Restauration Siemens Schatulle "Majestoso" SB 780 (De, 1949/50) m. Platte u. FB, Teil 11, Fertigstellung Schatulle

(Fotoserie unten)

 Pünktlich zu Weihnachten konnte ich die Restauration der Siemens- Schatulle endlich abschließen.

Seile wechseln

Zuerst die Skalenseile, die Stahlseile waren ja weggerostet gewesen, die Stoffseile waren auch schon abgenutzt, ich wechselte ALLE Seile.

Das allein war eine Arbeit von... 8- 9 Stunden !!!

Warum war soviel Zeit nötig ?
Ich hatte keinen Seillaufplan, die alten Seile waren zudem falschherum aufgezogen, damit lief der Zeiger entgegengesetzt der Skaleneichung.
Zudem gibt es keinen Plan für den Seillauf des UKW- Einbauteils, dies war ja ein Nachrüstgerät, da mußte der Rundfunktechniker eigenverantwortlich für den korrekten Seillauf sorgen.

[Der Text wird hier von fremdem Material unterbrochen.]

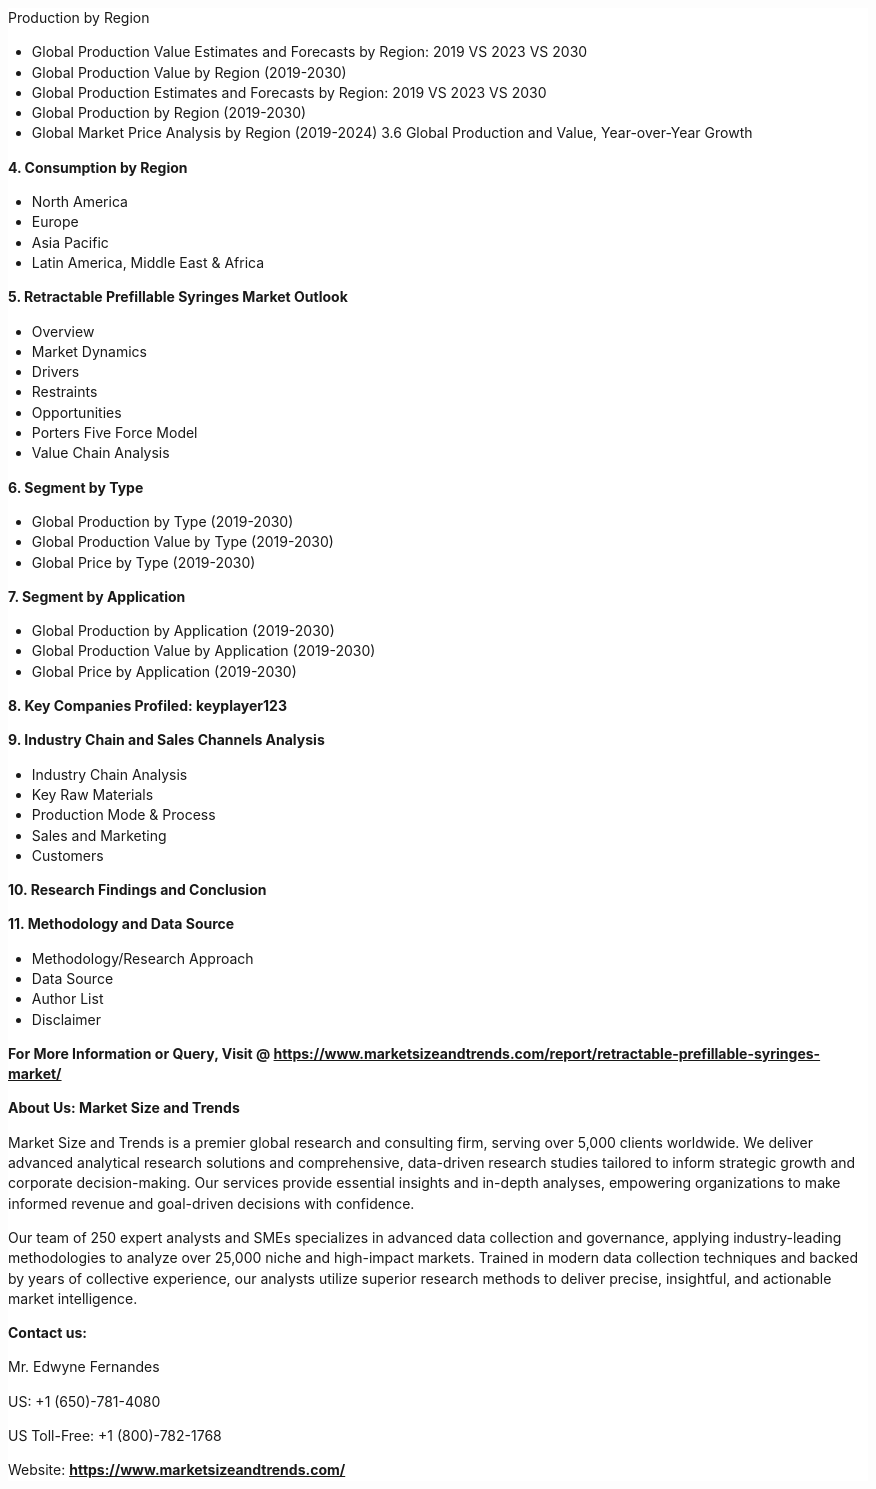 Production by Region</strong></p><ul><li>Global Production Value Estimates and Forecasts by Region: 2019 VS 2023 VS 2030</li><li>Global Production Value by Region (2019-2030)</li><li>Global Production Estimates and Forecasts by Region: 2019 VS 2023 VS 2030</li><li>Global Production by Region (2019-2030)</li><li>Global Market Price Analysis by Region (2019-2024) 3.6 Global Production and Value, Year-over-Year Growth</li></ul><p><strong>4. Consumption by Region</strong></p><ul><li>North America</li><li>Europe</li><li>Asia Pacific</li><li>Latin America, Middle East &amp; Africa</li></ul><p><strong>5. Retractable Prefillable Syringes Market Outlook</strong></p><ul><li>Overview</li><li>Market Dynamics</li><li>Drivers</li><li>Restraints</li><li>Opportunities</li><li>Porters Five Force Model</li><li>Value Chain Analysis&nbsp;</li></ul><p><strong>6. Segment by Type</strong></p><ul><li>Global Production by Type (2019-2030)</li><li>Global Production Value by Type (2019-2030)</li><li>Global Price by Type (2019-2030)</li></ul><p><strong>7. Segment by Application</strong></p><ul><li>Global Production by Application (2019-2030)</li><li>Global Production Value by Application (2019-2030)</li><li>Global Price by Application (2019-2030)</li></ul><p><strong>8. Key Companies Profiled: keyplayer123</strong></p><p><strong>9. Industry Chain and Sales Channels Analysis</strong></p><ul><li>Industry Chain Analysis</li><li>Key Raw Materials</li><li>Production Mode &amp; Process</li><li>Sales and Marketing</li><li>Customers</li></ul><p><strong>10. Research Findings and Conclusion</strong></p><p><strong>11. Methodology and Data Source</strong></p><ul><li>Methodology/Research Approach</li><li>Data Source</li><li>Author List</li><li>Disclaimer</li></ul></p><p><strong>For More Information or Query, Visit @ <a href="https://www.marketsizeandtrends.com/report/retractable-prefillable-syringes-market/">https://www.marketsizeandtrends.com/report/retractable-prefillable-syringes-market/</a></strong></p><p><strong>About Us: Market Size and Trends</strong></p><p>Market Size and Trends is a premier global research and consulting firm, serving over 5,000 clients worldwide. We deliver advanced analytical research solutions and comprehensive, data-driven research studies tailored to inform strategic growth and corporate decision-making. Our services provide essential insights and in-depth analyses, empowering organizations to make informed revenue and goal-driven decisions with confidence.</p><p>Our team of 250 expert analysts and SMEs specializes in advanced data collection and governance, applying industry-leading methodologies to analyze over 25,000 niche and high-impact markets. Trained in modern data collection techniques and backed by years of collective experience, our analysts utilize superior research methods to deliver precise, insightful, and actionable market intelligence.</p><p><strong>Contact us:</strong></p><p>Mr. Edwyne Fernandes</p><p>US: +1 (650)-781-4080</p><p>US Toll-Free: +1 (800)-782-1768</p><p>Website: <strong><a href="https://www.marketsizeandtrends.com/">https://www.marketsizeandtrends.com/</a></strong></p>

Es waren mehrere Versuche nötig, die beste Seilführung zu finden, die den Zeiger in die korrekte Richtung führt, und nicht das Seil an einem Ende am großen Seilrad abhebt, was den Zeigerweg verfälscht, die Umschlingungen dürfen sich nicht überwerfen, was das Seil blockiert, an Kreuzungspunkten dürfen die Seilabschnitte nicht aneinander reiben, das führt irgendwann zum Reißen.


Dann ist es wirklich extrem schwer, superdünne Stahlseil- Litzen (0,2 mm) aufzuziehen, ein Fehler, das Seil springt ab, und bekommt Knicke, oder drillt sich zur Spirale auf, die nur sehr schwer schadlos aufzudröseln ist.
2 Meter Stahldraht habe ich so "verheizt", mußte ich abschreiben.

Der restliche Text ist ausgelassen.